Jesse Hollington / Digital Trends

The first gesture is very intuitive. Just stick up your thumb with your hand a few inches away from your face and leave it there for a second or two, and you’ll see a thumbs-up bubble animate beside your head.


iOS 17 FaceTime Gesture Thumbs Down.
Jesse Hollington / Digital Trends

Like the thumbs-up, the thumbs-down is easier to figure out and works the same way.


iOS 17 FaceTime Gesture Hearts.
Jesse Hollington / Digital Trends

This one is easy to figure out once you know it’s there.
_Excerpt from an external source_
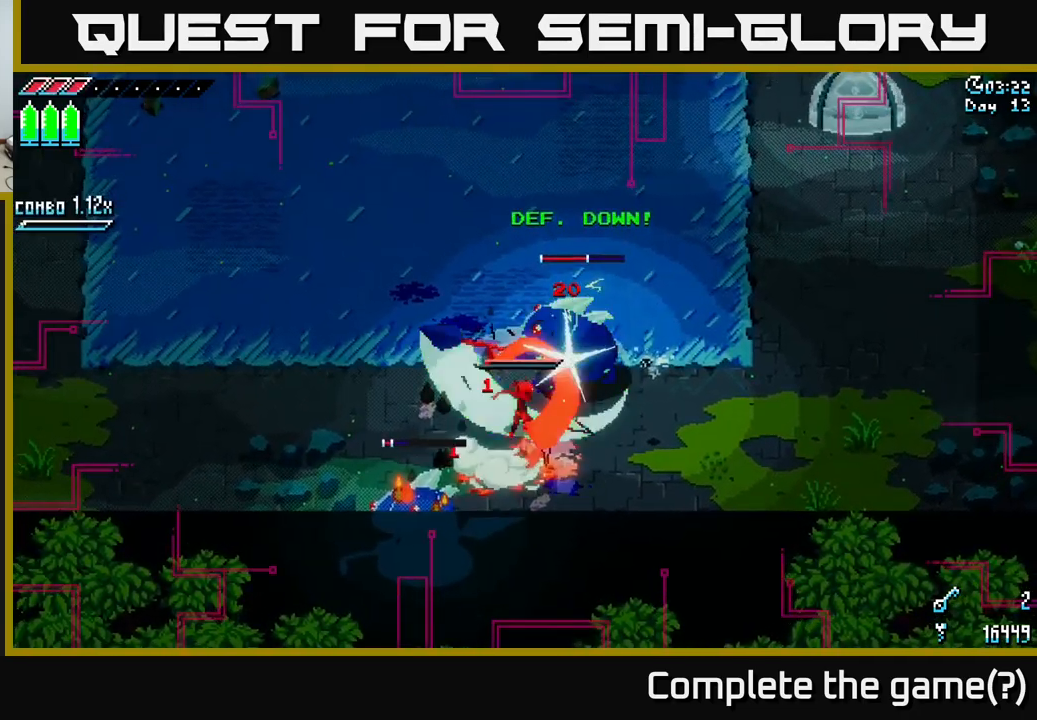
{"buttons": ["X"], "left_stick": "right", "right_stick": "center", "events": [[84, "left_stick", "down"], [217, "X", "down"], [317, "A", "down"], [317, "left_stick", "right"], [434, "A", "up"]]}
Take two hands and make a heart gesture with the thumbs at the bottom point, and floating red hearts will emanate from the center of your hands.


iOS 17 FaceTime Gesture Fireworks.
Jesse Hollington / Digital Trends

A single thumbs up is a “like,” but if you’re excited enough to put two thumbs up at the same time, you’ll get a burst of fireworks going off behind your head.


iOS 17 FaceTime Gesture Rain.
Jesse Hollington / Digital Trends

While it’s not the first thing that comes to mind if you really disapprove of an idea, two thumbs down will cast down some rain on your parade.


iOS 17 FaceTime Gesture Balloons.
Jesse Hollington / Digital Trends

The next few gestures get a bit more obscure as there’s no apparent relationship between the gesture and the effect. The first of these is a two-fingered “peace” sign that triggers colored balloons floating up around you. Note that your hand needs to be facing palm-forward to start this one, with the back of your hand toward your face. Your thumb must also be folded in.


iOS 17 FaceTime Gesture Confetti.
Jesse Hollington / Digital Trends

Think of this one as “balloons times two,” as it’s essentially the same two-fingered gesture, but now done with both hands.

Laser Burst

iOS 17 FaceTime Gesture Laser burst.
Jesse Hollington / Digital Trends

The last and perhaps most challenging to figure out of Apple’s FaceTime gestures is the Laser Burst, which is triggered by holding up two hands palm-forward with the index finger and little finger up in a “sign of the horns” rock-n’-roll salute. As with the two-finger gestures, your thumbs must also be tucked in for your iPhone to recognize this one.

FaceTime gestures can also be recognized and used on supported iPad models running iPadOS 17 and Apple silicon Macs running macOS Sonoma. Any video reactions you send will be visible to everybody in the call, regardless of the platform they’re using. However, they’ll only be able to respond with a FaceTime gesture if they’re using a supported iPhone, iPad, or Mac.